* DATA SHOWN
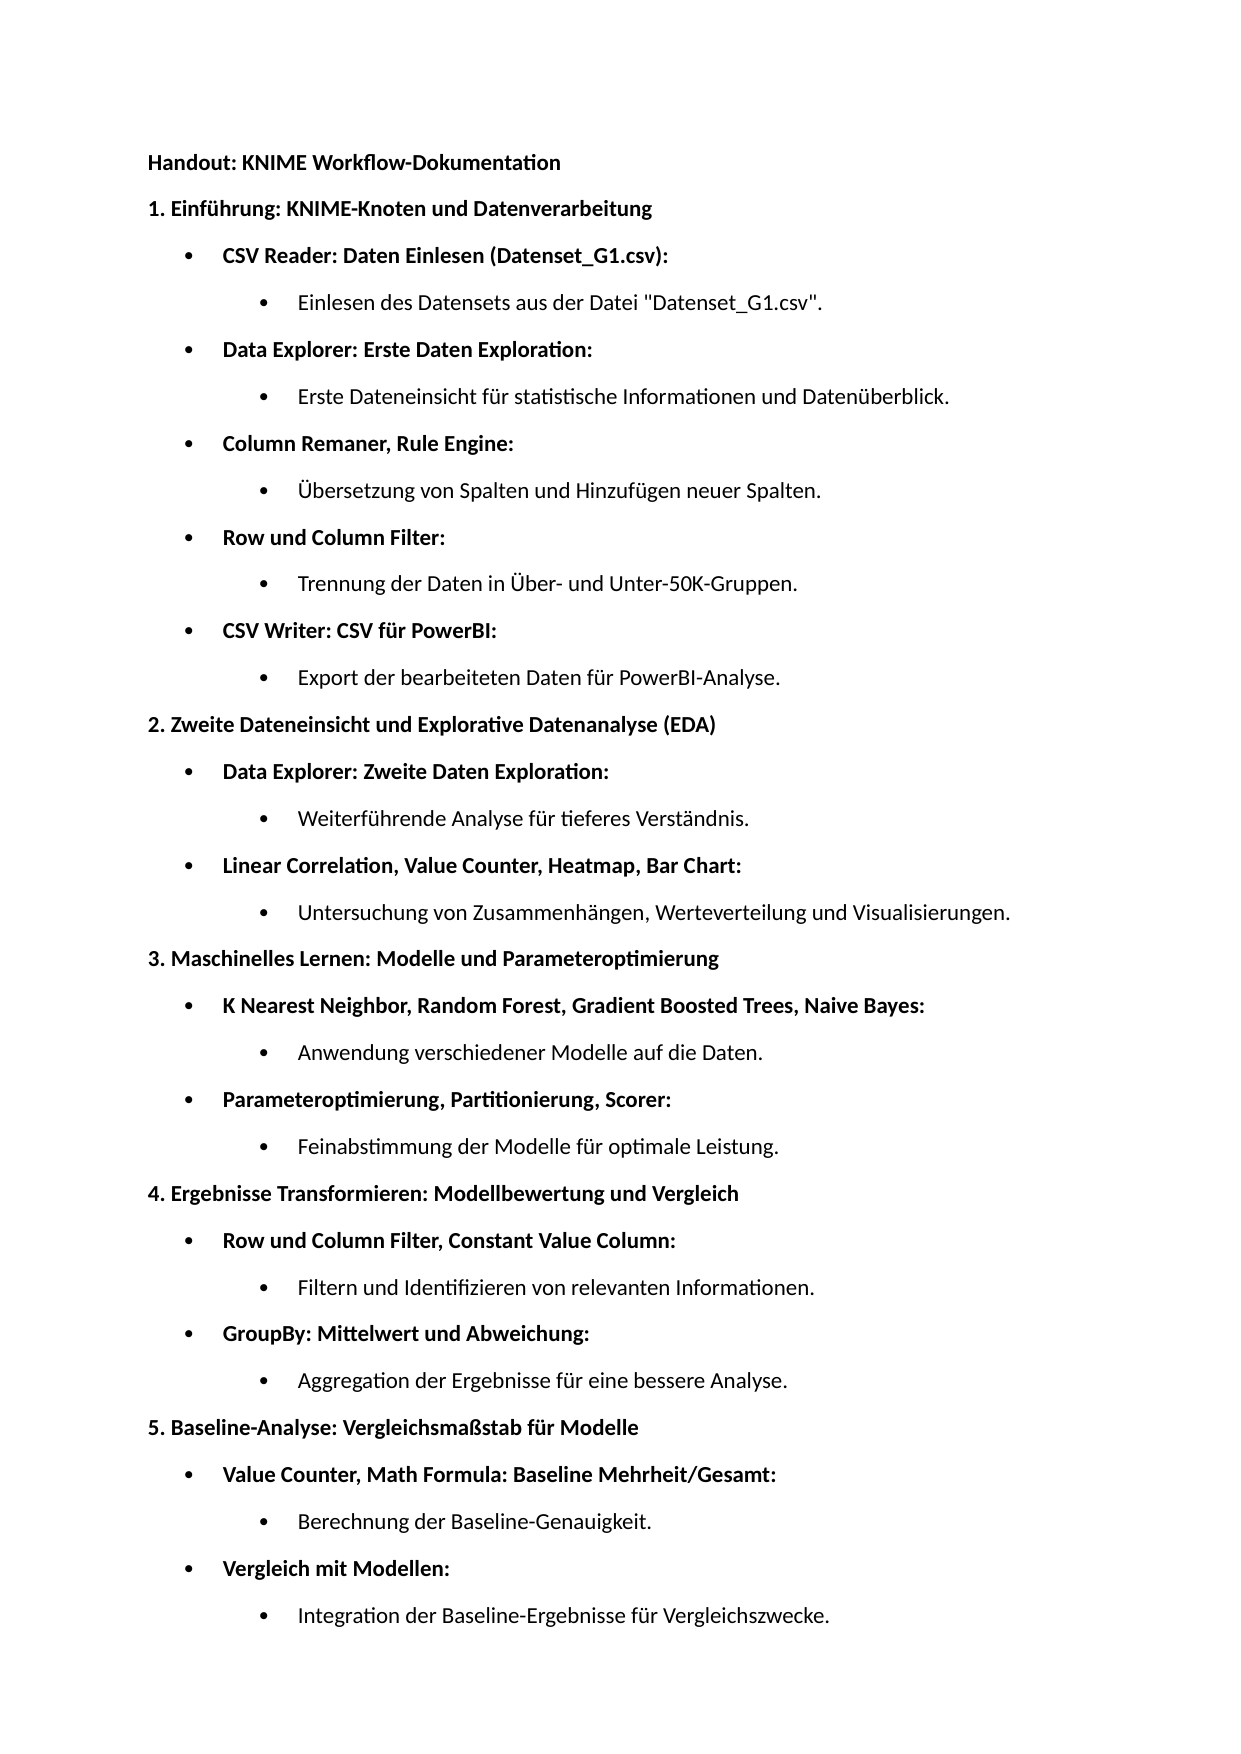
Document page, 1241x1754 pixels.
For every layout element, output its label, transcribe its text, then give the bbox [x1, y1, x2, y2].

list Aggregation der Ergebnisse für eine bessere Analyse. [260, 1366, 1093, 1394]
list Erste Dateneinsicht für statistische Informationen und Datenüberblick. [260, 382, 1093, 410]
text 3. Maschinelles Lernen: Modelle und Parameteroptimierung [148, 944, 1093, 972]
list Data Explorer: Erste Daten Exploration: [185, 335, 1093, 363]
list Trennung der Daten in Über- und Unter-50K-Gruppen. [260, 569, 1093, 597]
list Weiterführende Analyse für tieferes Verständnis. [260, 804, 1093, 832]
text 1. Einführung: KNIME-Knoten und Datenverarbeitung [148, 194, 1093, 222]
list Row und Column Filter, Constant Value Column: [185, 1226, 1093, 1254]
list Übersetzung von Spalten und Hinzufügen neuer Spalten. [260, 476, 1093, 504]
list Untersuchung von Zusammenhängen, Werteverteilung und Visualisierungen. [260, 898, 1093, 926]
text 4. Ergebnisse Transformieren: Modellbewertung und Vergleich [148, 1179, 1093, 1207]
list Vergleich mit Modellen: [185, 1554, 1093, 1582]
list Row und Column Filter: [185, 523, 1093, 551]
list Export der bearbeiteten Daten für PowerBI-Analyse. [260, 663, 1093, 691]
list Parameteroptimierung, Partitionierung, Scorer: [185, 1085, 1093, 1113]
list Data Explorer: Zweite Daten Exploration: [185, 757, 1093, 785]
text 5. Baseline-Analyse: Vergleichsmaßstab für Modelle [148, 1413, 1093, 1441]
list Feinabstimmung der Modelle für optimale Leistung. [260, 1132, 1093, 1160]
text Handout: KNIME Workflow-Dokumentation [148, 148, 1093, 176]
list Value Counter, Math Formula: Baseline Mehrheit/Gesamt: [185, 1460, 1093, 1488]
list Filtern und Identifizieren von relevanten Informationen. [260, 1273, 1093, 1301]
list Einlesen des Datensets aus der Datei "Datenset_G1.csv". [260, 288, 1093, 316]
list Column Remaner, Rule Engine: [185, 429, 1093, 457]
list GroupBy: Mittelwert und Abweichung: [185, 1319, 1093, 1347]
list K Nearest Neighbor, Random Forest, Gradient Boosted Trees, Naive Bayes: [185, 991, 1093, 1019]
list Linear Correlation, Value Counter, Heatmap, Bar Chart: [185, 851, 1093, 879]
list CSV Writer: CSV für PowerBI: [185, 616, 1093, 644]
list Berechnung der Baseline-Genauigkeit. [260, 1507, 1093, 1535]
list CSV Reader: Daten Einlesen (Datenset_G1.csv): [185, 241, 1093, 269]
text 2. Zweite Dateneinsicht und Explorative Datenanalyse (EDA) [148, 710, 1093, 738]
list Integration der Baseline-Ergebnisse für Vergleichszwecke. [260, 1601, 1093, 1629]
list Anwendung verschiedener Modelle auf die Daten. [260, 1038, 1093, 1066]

--

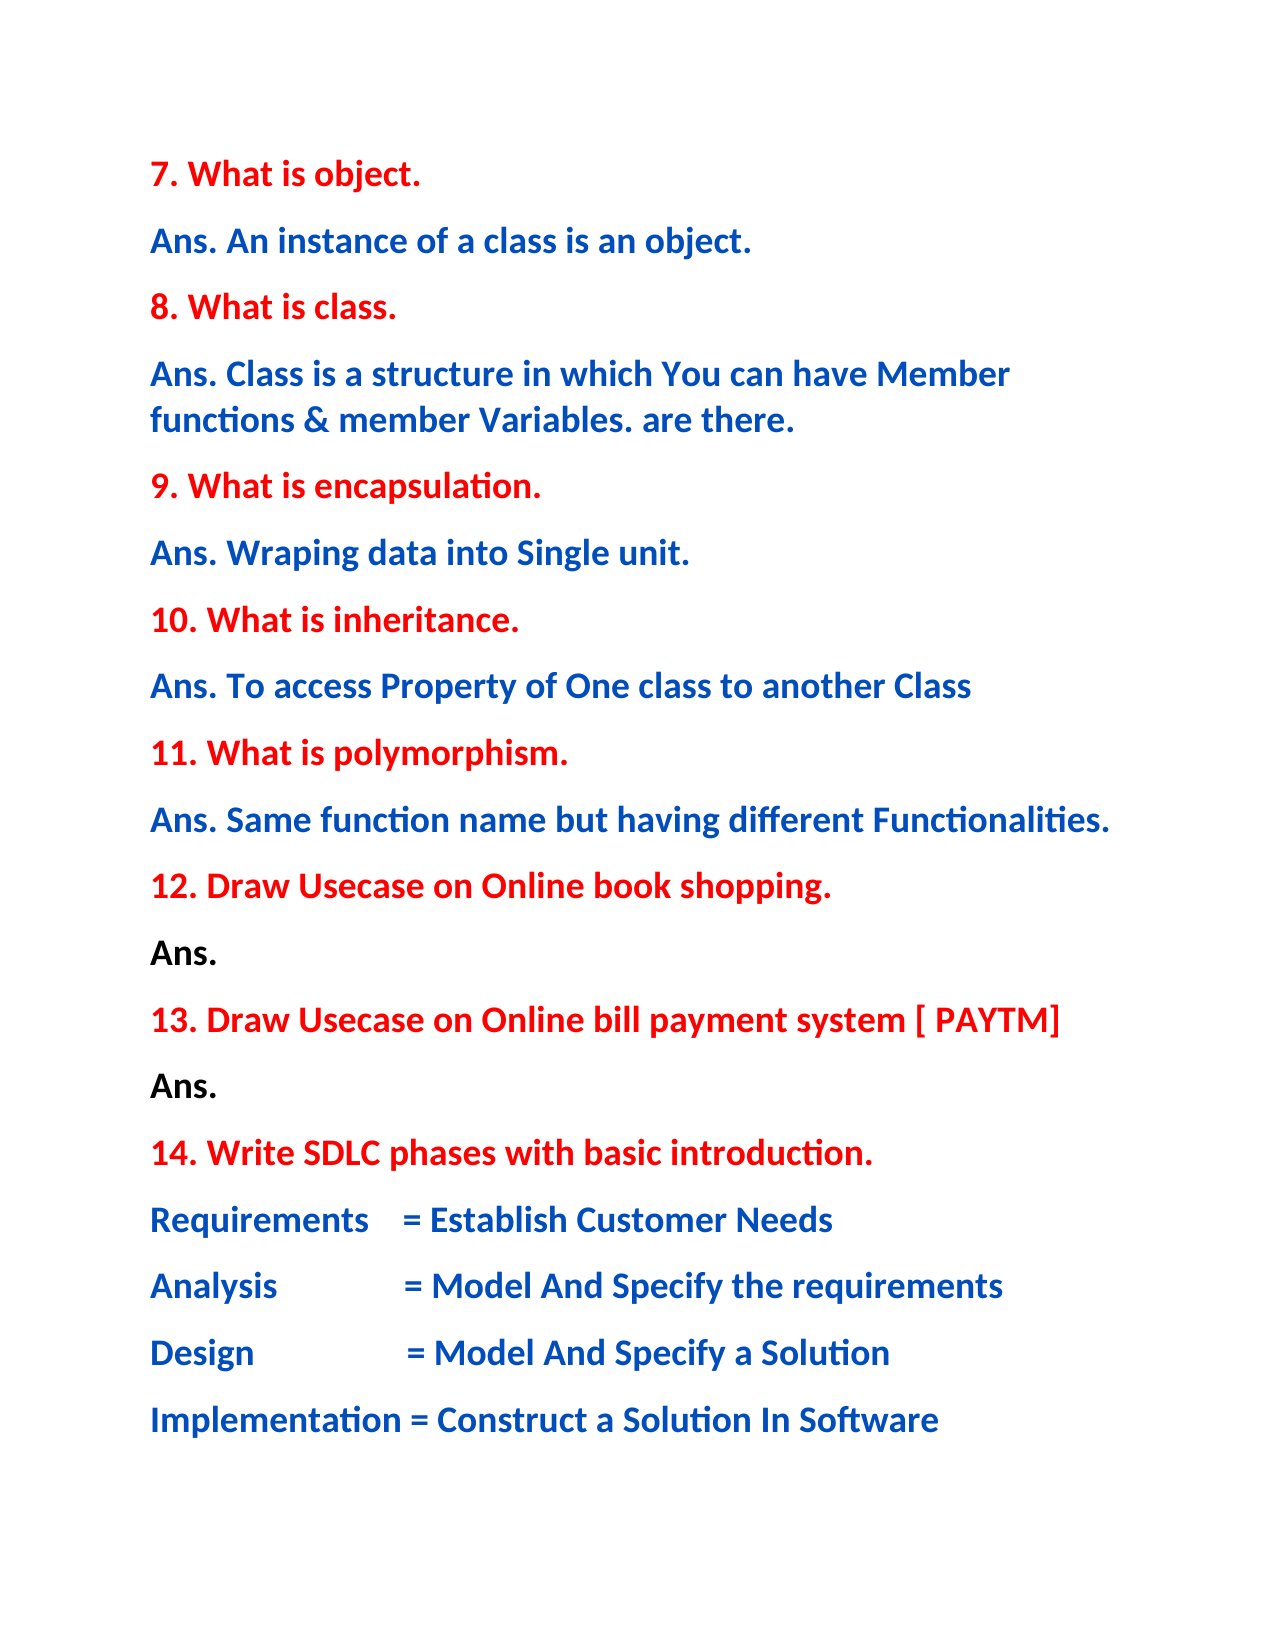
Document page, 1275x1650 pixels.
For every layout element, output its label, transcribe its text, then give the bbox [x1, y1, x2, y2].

* BRIEF
Each line from the material above that mentions the word "pixels" needs to be copied.

* PROBLEM SOLUTION
Document page, 1241x1754 pixels.
Document page, 1275x1650 pixels.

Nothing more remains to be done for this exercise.